*EXTRACT*.
# Bridge collapse in Florida not a mystery to me



## sideKahr (Oct 15, 2014)

It's not hard to see what happened there. The drawings show a tower with cable stays supporting the span. They were not in place, indeed the bridge was not scheduled to be completed until 2019. Cribbing should have been used to support the span until the stays were strung. Perhaps they didn't want to obstruct traffic.


----------



## Camel923 (Aug 13, 2014)

Certainly a major screw up that could have been avoided.


----------



## Real Old Man (Aug 17, 2015)

If the drawing is correct and the way the bridge was supposed to be built, then when they placed it on saturday, there ought to have been cribbing or jacks underneath to support the dead load. My guess is there will be manslaughter charges against a number of folks


----------



## dwight55 (Nov 9, 2012)

Real Old Man said:


> If the drawing is correct and the way the bridge was supposed to be built, then when they placed it on saturday, there ought to have been cribbing or jacks underneath to support the dead load. My guess is there will be manslaughter charges against a number of folks


It won't surprise me if basically nothing comes of it.

A negligence lawsuit will grant the survivors some multi-thousand $$$ payout, . . . company will go out of business, . . . a handful of careers will go by the wayside, . . . all because a bunch of college brained idiots with no common sense were given charge of the install.

May God bless,
Dwight


----------



## MI.oldguy (Apr 18, 2013)

Ban those deadly assault bridges!.they kill people!.


----------



## SOCOM42 (Nov 9, 2012)

Any suspension bridge I have ever seen had the cables strung before any part of the span was constructed.

Some should pay for the gross error.


----------



## Chiefster23 (Feb 5, 2016)

What he said ^
Cables first, then the deck.


----------



## Chipper (Dec 22, 2012)

Number I heard was 19M for that state of the art POS. How can anyone justify that much for a stupid foot bridge??


----------



## MisterMills357 (Apr 15, 2015)

I don't really know what to say about this, the bridge was meant to be rapidly put up, in order to avoid disruption. That plan is out the window, since it has disrupted the heck outa things. I am thinking that there are some engineers, who will have their heads on platters, over this.


----------



## sideKahr (Oct 15, 2014)

I just read the construction proposal. Although it is a cable stayed bridge, they were following the planned sequence of construction when it fell. The cables were to be installed almost as the last major item. No mention was made of cribbing. Sounds crazy to me.

The deck was post-tensioned. So the "test" that the media is reporting was also a planned event to tension the deck cables after the deck was in place. They should have stopped the traffic, though, IMO.


----------



## rice paddy daddy (Jul 17, 2012)

Jacksonville TV station is reporting this company has had bad issues in the past.
I'm at work and don't have time to check it out. 
The website main page is www.news4jax.com
For those in the north east, do not look at the local weather.


----------



## tango (Apr 12, 2013)

Marco Rubio reportedly tweeted that the cables were loose and the company had been called to tighten them , the day before the collapse.

*Stored records*.
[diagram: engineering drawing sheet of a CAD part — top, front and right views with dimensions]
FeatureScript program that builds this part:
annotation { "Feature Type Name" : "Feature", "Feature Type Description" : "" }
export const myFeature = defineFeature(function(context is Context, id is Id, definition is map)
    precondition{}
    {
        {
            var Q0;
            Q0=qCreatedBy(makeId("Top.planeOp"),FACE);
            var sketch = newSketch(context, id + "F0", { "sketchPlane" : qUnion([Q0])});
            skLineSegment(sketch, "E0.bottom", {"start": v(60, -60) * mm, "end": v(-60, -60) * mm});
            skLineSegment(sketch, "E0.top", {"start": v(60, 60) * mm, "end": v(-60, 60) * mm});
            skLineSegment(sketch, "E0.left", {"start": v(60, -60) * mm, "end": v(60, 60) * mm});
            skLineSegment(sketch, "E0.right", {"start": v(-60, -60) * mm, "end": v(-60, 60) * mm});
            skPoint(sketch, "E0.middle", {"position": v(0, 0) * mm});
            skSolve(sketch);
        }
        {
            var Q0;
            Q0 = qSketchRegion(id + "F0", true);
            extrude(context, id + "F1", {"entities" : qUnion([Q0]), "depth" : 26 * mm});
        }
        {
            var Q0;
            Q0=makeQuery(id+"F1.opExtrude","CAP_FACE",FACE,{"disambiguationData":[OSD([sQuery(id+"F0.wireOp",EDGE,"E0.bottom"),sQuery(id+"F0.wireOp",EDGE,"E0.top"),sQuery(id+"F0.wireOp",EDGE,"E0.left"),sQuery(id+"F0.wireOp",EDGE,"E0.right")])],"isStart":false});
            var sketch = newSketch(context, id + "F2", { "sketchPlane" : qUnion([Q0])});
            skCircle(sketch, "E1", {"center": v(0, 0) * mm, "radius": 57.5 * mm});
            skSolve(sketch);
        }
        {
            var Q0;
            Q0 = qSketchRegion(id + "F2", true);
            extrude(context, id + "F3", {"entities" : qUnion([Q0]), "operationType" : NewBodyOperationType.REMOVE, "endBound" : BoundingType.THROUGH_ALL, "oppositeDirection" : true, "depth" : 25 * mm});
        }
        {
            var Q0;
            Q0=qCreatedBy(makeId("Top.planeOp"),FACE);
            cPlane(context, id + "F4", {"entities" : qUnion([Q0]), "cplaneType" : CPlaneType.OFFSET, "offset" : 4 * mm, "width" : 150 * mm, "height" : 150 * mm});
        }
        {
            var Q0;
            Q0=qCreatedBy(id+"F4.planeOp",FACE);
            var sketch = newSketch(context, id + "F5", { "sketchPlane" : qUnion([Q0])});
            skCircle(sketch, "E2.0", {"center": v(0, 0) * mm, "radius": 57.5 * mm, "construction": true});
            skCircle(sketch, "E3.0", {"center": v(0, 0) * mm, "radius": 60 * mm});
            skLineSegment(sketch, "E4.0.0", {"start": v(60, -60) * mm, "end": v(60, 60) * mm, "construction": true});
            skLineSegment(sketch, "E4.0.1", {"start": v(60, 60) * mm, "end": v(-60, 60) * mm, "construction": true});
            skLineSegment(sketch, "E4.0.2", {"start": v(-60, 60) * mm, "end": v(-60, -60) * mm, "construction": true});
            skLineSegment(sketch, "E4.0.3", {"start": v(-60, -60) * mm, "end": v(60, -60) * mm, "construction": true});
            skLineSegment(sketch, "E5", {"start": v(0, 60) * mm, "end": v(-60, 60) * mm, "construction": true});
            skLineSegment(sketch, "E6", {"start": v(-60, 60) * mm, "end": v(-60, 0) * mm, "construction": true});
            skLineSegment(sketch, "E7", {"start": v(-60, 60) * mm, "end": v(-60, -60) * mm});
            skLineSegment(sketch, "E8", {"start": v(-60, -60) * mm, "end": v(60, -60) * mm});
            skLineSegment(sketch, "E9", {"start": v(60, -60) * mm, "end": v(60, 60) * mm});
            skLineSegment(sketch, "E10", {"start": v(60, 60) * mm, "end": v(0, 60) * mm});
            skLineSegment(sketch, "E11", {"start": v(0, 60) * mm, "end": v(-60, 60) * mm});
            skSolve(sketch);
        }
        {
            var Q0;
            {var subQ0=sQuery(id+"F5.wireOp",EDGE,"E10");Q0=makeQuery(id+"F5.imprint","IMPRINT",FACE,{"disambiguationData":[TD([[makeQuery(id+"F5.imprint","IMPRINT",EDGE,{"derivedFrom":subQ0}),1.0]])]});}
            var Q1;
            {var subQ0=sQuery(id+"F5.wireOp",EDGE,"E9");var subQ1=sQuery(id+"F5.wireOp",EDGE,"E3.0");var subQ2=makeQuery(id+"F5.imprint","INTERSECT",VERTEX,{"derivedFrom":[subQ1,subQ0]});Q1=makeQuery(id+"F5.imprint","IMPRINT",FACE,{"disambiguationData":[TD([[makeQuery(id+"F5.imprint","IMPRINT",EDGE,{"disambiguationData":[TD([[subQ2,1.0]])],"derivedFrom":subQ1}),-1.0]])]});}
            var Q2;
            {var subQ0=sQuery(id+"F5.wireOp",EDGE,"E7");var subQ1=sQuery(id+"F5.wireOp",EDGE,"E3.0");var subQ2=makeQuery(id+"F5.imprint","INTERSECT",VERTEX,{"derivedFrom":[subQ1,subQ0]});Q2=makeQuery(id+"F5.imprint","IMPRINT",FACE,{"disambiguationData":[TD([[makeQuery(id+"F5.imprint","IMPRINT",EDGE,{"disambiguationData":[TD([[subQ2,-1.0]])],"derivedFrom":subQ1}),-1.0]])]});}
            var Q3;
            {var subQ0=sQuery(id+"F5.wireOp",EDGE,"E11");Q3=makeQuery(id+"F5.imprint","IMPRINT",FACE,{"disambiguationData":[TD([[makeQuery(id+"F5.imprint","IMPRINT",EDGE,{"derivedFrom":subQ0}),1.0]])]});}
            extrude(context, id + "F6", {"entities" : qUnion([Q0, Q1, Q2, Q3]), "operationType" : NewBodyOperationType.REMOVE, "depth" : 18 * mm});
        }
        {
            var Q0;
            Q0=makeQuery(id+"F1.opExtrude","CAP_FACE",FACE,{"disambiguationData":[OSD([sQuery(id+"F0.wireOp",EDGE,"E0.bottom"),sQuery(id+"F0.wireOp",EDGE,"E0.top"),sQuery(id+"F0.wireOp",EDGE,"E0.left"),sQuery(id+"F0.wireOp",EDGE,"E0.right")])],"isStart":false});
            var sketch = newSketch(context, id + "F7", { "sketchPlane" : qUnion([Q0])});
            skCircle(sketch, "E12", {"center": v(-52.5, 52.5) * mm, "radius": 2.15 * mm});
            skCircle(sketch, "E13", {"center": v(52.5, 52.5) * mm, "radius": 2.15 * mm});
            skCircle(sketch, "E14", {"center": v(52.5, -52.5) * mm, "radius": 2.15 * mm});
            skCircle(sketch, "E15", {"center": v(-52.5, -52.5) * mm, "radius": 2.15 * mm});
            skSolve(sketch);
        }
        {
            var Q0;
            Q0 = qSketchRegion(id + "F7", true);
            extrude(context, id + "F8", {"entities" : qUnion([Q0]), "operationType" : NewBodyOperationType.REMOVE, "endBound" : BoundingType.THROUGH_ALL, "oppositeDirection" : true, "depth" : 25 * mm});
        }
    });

*EXERCISE DESCRIPTION*.
From the bridge collapse thread, output the passage that begins at the words "Jacksonville TV station" and ends after "(Apr 12, 2013)". The listing stands apart from the bridge collapse thread and has no connection to it.

*IN RESPONSE*.
Jacksonville TV station is reporting this company has had bad issues in the past.
I'm at work and don't have time to check it out. 
The website main page is www.news4jax.com
For those in the north east, do not look at the local weather.


----------



## tango (Apr 12, 2013)